Sont-ils des musées de site ? Oui pour nombre d'entre eux qui sont installés dans d'anciens sites usiniers ou ateliers. C'est une de leurs caractéristiques attractives.

Sont-ils des musées techniques industriels ? Plus personne n'utilise ce concept, un peu piégé. Il n'en reste pas moins que ces séries d'objets ou d'outils, instruments de mesure à La Talaudière, lampes de mine à Couriot, ébauches de faux à Pont-Salomon, pièces forgées à la Mourine, valent autant par leur côté esthétique qu’ethnologique. Ils témoignent de l'usage et des pratiques d'une époque, d'un métier, de rapports de société. Ils sont fort évocateurs.

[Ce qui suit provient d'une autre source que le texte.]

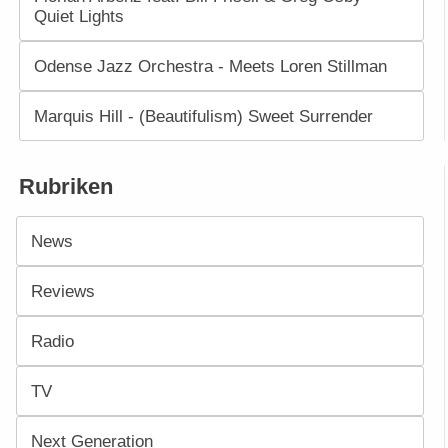
Quiet Lights
Odense Jazz Orchestra - Meets Loren Stillman
Marquis Hill - (Beautifulism) Sweet Surrender
Rubriken
News
Reviews
Radio
TV
Next Generation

Sont-ils des écomusées ? Un seul se réclame nommément comme un écomusée, le Château des Bruneaux, pour qui son atelier de cloutier, sa salle de classe, son cuvage et son atelier d'ébéniste souhaitent insérer la culture ouvrière, artisanale d'une population dans son contexte.

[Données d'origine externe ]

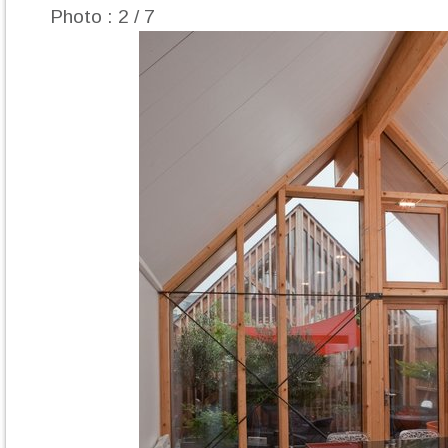
Photo : 2 / 7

Tous ces lieux, en vérité, se fédèrent moins à un concept commun muséographique, qu'à des objectifs assez voisins : mobiliser les ressources mémorielles locales pour interpréter et conserver ce que fut l'histoire commune d'un monde industriel qui n'existe plus, de paysages urbains en recomposition et d'un monde ouvrier qui se détricote.

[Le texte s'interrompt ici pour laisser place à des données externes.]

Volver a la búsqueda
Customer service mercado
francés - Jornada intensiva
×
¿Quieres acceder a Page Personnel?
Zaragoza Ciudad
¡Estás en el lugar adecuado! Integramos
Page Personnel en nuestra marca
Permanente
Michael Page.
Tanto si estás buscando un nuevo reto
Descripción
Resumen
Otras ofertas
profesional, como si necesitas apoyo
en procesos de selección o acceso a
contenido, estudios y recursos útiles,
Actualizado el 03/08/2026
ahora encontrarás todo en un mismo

Tous s'efforcent de s'entourer du conseil d'experts, parfois universitaires historiens et géographes, parfois anciens professionnels, anciens ingénieurs ou techniciens. Les associations des Amis de musées ont souvent été fondées pour apporter leur expertise et favoriser les collectes d'archives. Zoom sur deux cas, qui ne se voudraient pas limitatifs :  la Maison du patrimoine et de la mesure, avec son conseiller, également président de la Société métrique de France qui a contribué à grossir la collection notamment à partir de dons de l'administration publique. Ou bien encore, la Maison des tresses et lacets, avec trois étudiants de l'Ecole nationale d'ingénieurs de Saint-Etienne (ENISE), 5ème année de génie mécanique, qui ont étudié toutes les installations hydrauliques du site, dans la perspective d'une remise en état et dont le dossier est désormais suivi par Saint-Étienne métropole.

Enfin, quand cela est possible, de jeunes diplômés en master du Patrimoine apportent leurs compétences et leurs forces de proposition.